Laboratorio de Biología Computacional, Departamento de Desarrollo Biotecnológico, Instituto de Higiene, Facultad de Medicina, Universidad de la República, Montevideo, Uruguay.
Unidad de Genómica Evolutiva, Facultad de Ciencias, Universidad de la República, Montevideo, Uruguay.
BMC Bioinformatics. 2020 Jul 8;21(1):293. doi: 10.1186/s12859-020-03610-6.
Spliced Leader trans-splicing is an important mechanism for the maturation of mRNAs in several lineages of eukaryotes, including several groups of parasites of great medical and economic importance. Nevertheless, its study across the tree of life is severely hindered by the problem of identifying the SL sequences that are being trans-spliced.
In this paper we present SLFinder, a four-step pipeline meant to identify de novo candidate SL sequences making very few assumptions regarding the SL sequence properties. The pipeline takes transcriptomic de novo assemblies and a reference genome as input and allows the user intervention on several points to account for unexpected features of the dataset. The strategy and its implementation were tested on real RNAseq data from species with and without SL Trans-Splicing.

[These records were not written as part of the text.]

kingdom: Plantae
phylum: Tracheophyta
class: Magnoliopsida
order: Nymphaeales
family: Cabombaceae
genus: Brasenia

SLFinder is capable to identify SL candidates with good precision in a reasonable amount of time. It is especially suitable for species with unknown SL sequences, generating candidate sequences for further refining and experimental validation.

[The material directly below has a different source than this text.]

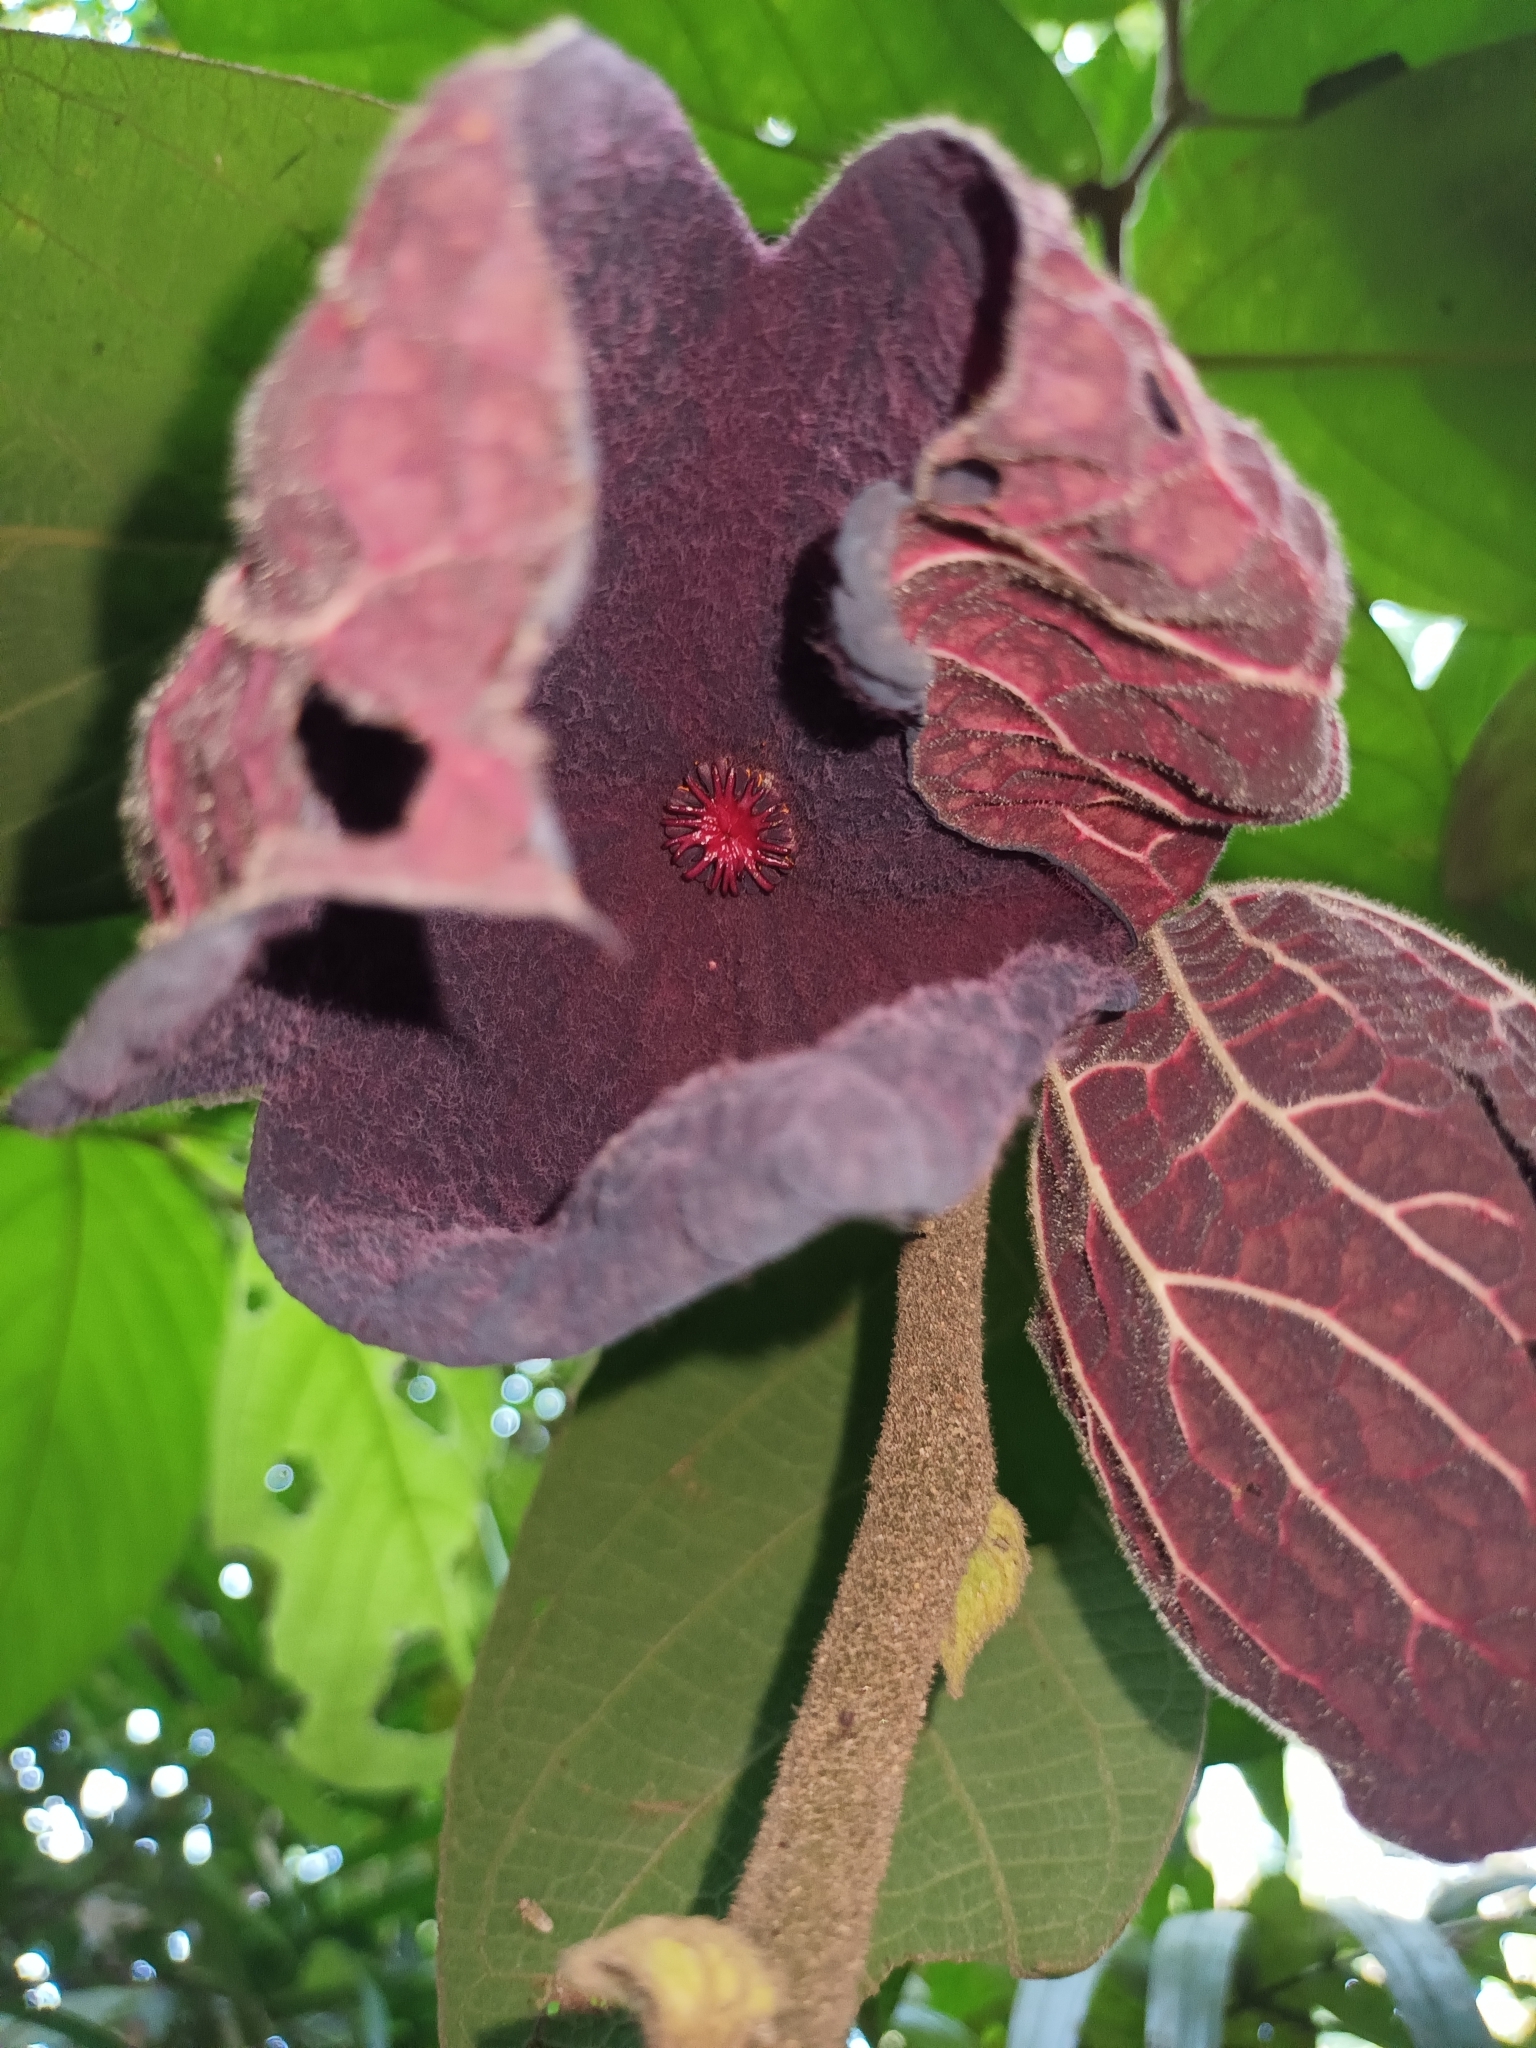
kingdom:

拼接 leader 转位拼接是真核生物的几个谱系中 mRNA 成熟的一个重要机制,包括一些具有重要医学和经济意义的寄生虫群。然而,由于缺乏识别正在进行转位拼接的 SL 序列的方法,其在生命之树上的研究受到了严重阻碍。
在本文中,我们提出了 SLFinder,这是一个四步流程,旨在通过很少对 SL 序列特性做出假设的方法来识别从头候选 SL 序列。该流水线以转录组从头组装和参考基因组作为输入,并允许用户在多个点上进行干预,以适应数据集的意外特征。该策略及其实现已在具有和不具有 SL 转位拼接的物种的真实 RNAseq 数据上进行了测试。
SLFinder 能够在合理的时间内以良好的精度识别 SL 候选物。它特别适用于 SL 序列未知的物种,为进一步细化和实验验证生成候选序列。